A physical injury can be very frustrating for anyone. For athletes, performers and others that use their bodies as part of their career, injuries are particularly upsetting and can have all kinds of consequences. For the average yoga student, injuries can also be annoying. You are working to improve your lifestyle and become more healthy when, all of a sudden, your body puts up a roadblock. Though some injuries are more serious than others, any injury can change the way you approach your practice.
Changing Your Mindset
An injury is an opportunity to learn more about your body and your yoga practice. Of course, that’s easier said than done. If you have a pulled hamstring or a shoulder that hurts every time you take your arms overhead, the last thing you want to hear is what a great opportunity this is. Your mindset has to change first; accept that you have an injury and that cannot be changed. What can change is the way you approach the situation.
First, talk to your yoga teacher about your injury. (This is assuming you have already been to a doctor for a diagnosis.) Many experienced yoga teachers can offer recommendations for how to adjust your poses and practice. If your teacher is not sure, consider seeking a more experienced teacher for advice.
Move into your poses with more awareness and internal focus. Can you find the place between where everything is okay and where your injury begins to hurt? If you change your alignment slightly or make another adjustment, can you move further into the pose before pain begins? Can the breath help? If you adjust by not moving as deeply into your poses, it becomes a chance to improve other aspects of the poses or to begin holding them for longer periods of time.

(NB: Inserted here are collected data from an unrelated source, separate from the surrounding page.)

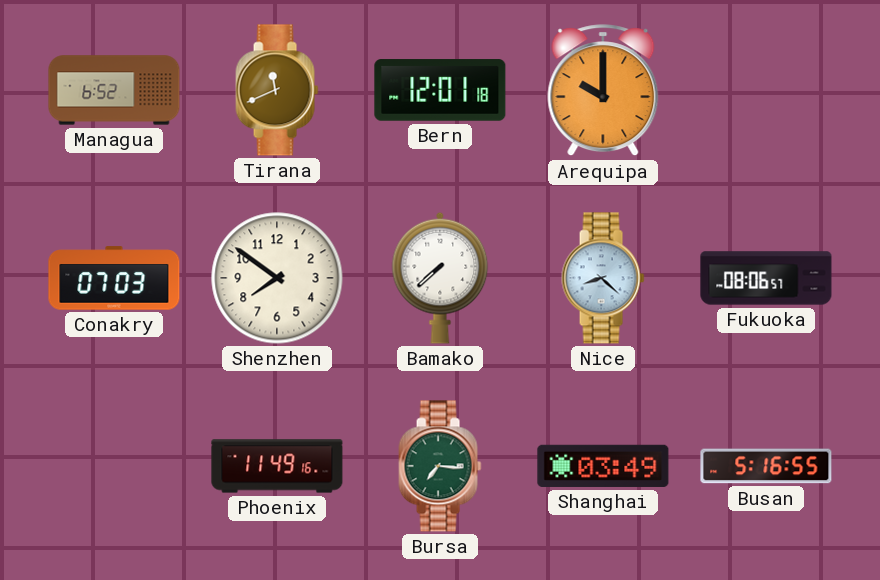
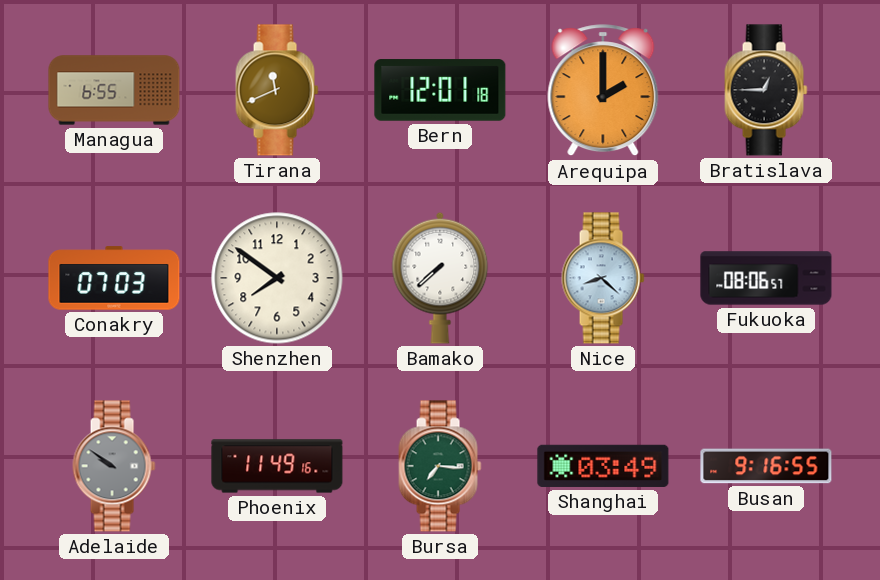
Managua: 6:52 -> 6:55
Arequipa: 10:00 -> 2:00
Bratislava: none -> 12:45
Adelaide: none -> 9:51
Busan: 5:16 -> 9:16
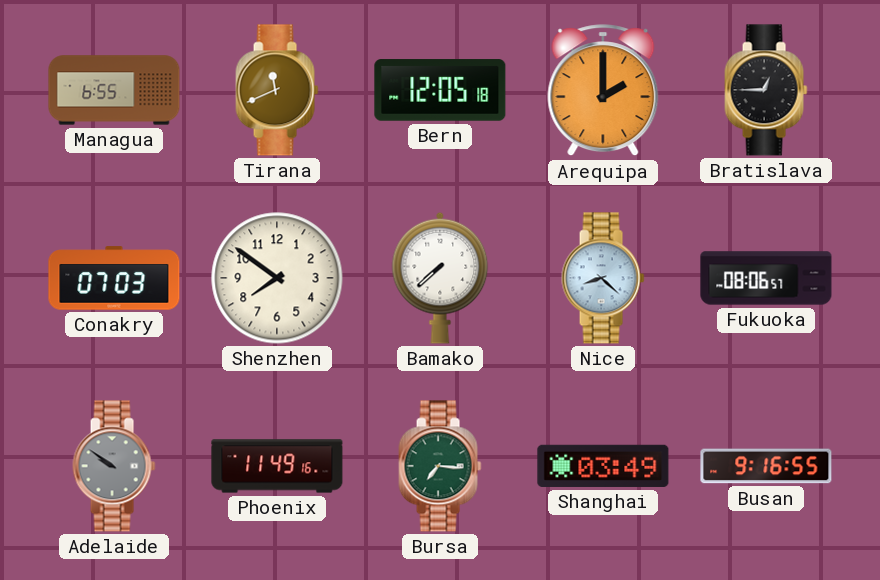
Bern: 12:01 -> 12:05
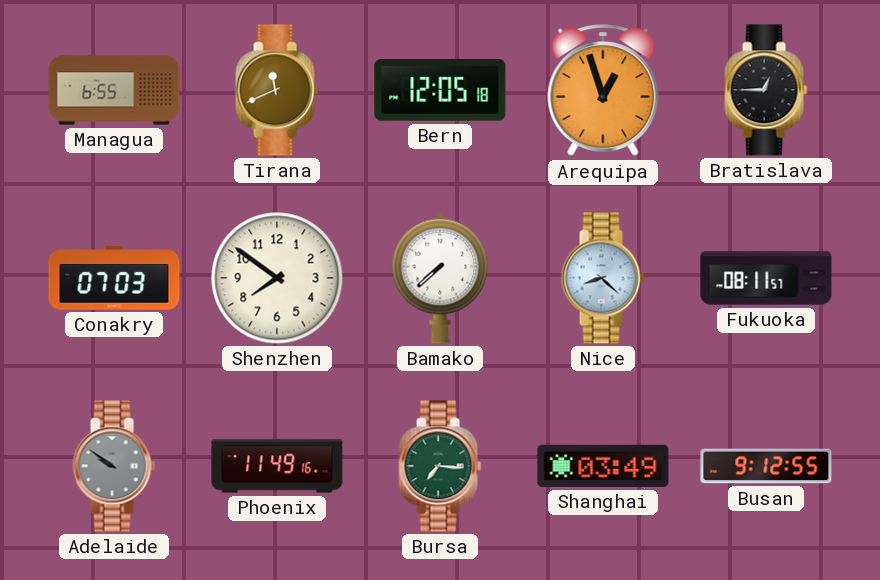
Arequipa: 2:00 -> 12:57
Fukuoka: 08:06 -> 08:11
Busan: 9:16 -> 9:12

Therapeutic yoga is a growing area of research and practice within the field of yoga. Many in the medical community are now recognizing what yogis have known for decades, if not centuries. Yoga offers a safe and effective way to treat many common injuries, illnesses and diseases. While it is not necessarily a cure, at the least, yoga can often provide a reduction in pain and other symptoms while also improving one’s attitude toward the illness.
Yoga is about much more than the physical part of the practice. Injuries remind us of that. Working with an injury in yoga forces us to move within. To avoid further harm, the mind has to align with the subtleties of the physical body. The ego has to move out of the way to allow a successful union of the other parts of the self. Sometimes, it takes an injury to teach us the true meaning of yoga.